◆ **PROBLEM DETAILS**
Please return every line of the material below that holds the word "district".

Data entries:
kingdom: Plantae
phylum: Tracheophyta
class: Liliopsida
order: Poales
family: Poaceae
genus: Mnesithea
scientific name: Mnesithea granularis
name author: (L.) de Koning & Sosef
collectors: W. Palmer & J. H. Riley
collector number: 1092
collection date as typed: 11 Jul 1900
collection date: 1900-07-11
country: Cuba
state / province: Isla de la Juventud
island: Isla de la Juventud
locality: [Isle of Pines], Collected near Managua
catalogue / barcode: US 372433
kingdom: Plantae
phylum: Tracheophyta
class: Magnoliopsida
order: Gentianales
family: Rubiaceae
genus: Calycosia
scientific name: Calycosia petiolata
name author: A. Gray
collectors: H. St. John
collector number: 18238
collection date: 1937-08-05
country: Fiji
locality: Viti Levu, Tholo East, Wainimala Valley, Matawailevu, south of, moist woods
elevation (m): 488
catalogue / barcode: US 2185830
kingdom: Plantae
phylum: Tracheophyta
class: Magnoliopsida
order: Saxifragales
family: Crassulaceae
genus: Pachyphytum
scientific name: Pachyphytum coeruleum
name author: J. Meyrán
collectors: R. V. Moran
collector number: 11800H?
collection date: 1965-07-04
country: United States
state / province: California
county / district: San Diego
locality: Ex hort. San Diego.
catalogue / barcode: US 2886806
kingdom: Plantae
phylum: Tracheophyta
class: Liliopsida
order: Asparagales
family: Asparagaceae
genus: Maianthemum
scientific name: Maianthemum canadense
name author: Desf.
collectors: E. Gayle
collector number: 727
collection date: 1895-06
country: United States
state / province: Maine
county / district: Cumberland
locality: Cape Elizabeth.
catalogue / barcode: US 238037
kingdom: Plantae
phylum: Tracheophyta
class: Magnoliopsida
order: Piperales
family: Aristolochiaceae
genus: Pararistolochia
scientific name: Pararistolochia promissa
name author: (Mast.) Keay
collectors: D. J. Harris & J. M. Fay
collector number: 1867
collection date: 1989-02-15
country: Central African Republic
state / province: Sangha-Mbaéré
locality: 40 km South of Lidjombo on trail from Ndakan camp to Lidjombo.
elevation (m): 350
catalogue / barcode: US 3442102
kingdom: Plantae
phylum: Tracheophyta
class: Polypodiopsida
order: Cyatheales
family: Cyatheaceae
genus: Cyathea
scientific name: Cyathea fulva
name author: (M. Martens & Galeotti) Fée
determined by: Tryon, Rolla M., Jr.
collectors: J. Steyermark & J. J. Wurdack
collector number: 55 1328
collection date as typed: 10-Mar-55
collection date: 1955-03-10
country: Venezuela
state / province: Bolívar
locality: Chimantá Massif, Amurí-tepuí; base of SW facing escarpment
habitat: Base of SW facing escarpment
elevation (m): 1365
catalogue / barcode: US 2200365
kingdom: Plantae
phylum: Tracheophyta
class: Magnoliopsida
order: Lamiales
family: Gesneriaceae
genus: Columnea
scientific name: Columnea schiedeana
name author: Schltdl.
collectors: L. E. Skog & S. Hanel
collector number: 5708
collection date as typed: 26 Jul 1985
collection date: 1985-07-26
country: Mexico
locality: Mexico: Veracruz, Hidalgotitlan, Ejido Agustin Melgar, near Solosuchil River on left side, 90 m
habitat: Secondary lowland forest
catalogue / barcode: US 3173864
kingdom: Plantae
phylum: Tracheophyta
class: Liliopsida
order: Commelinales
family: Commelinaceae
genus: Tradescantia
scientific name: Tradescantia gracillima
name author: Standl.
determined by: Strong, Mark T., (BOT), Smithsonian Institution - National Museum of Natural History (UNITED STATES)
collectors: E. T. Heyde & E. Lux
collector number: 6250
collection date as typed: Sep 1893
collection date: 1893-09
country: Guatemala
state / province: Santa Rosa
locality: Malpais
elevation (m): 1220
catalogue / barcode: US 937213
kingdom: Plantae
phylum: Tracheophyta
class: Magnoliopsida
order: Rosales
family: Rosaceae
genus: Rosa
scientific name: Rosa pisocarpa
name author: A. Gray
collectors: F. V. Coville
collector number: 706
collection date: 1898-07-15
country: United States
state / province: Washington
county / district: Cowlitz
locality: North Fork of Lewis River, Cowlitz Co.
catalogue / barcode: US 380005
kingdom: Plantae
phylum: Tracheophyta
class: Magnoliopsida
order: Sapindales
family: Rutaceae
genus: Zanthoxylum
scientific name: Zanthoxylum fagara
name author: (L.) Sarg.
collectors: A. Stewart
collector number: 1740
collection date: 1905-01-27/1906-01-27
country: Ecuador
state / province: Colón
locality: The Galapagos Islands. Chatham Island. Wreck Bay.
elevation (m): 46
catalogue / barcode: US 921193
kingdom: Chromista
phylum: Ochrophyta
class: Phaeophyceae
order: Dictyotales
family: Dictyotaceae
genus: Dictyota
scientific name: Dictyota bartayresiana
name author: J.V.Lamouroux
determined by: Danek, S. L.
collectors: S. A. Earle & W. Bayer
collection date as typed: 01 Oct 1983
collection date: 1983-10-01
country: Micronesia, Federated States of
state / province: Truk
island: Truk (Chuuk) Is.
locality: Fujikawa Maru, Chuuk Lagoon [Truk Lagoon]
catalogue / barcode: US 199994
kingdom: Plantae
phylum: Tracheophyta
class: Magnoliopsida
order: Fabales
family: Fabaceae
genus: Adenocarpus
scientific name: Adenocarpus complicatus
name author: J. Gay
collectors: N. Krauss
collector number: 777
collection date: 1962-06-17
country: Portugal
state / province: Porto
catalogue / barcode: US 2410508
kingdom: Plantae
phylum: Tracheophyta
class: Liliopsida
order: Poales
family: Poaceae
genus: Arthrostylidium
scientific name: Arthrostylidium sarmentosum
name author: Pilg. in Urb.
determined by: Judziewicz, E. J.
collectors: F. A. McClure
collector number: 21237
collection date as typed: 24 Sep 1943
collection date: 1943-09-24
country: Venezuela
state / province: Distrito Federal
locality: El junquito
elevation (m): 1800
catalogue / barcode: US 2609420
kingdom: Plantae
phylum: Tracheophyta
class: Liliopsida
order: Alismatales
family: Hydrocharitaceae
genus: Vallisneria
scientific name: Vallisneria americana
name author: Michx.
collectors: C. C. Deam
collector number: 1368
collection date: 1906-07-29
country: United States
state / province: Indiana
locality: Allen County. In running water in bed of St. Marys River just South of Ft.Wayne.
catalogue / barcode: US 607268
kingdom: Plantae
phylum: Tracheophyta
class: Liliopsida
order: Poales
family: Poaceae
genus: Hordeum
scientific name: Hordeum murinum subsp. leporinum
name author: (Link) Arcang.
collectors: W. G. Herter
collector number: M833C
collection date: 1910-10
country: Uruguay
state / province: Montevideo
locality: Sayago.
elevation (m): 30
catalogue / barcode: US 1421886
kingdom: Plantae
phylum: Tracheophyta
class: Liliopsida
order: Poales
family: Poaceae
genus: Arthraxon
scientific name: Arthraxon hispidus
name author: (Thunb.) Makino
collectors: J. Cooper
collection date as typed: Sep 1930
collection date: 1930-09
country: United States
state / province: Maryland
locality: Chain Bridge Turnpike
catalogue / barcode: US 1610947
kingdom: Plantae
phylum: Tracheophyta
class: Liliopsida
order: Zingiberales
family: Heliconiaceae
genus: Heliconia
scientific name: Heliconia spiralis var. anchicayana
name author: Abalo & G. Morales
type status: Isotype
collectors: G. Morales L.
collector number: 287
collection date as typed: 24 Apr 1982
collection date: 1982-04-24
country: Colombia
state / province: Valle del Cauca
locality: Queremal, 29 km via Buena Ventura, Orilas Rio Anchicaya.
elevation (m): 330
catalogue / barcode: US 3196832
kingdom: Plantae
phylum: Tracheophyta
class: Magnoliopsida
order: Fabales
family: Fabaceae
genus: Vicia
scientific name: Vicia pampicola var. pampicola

◆ **RESPONSE TO THIS EXERCISE**
county / district: San Diego
county / district: Cumberland
county / district: Cowlitz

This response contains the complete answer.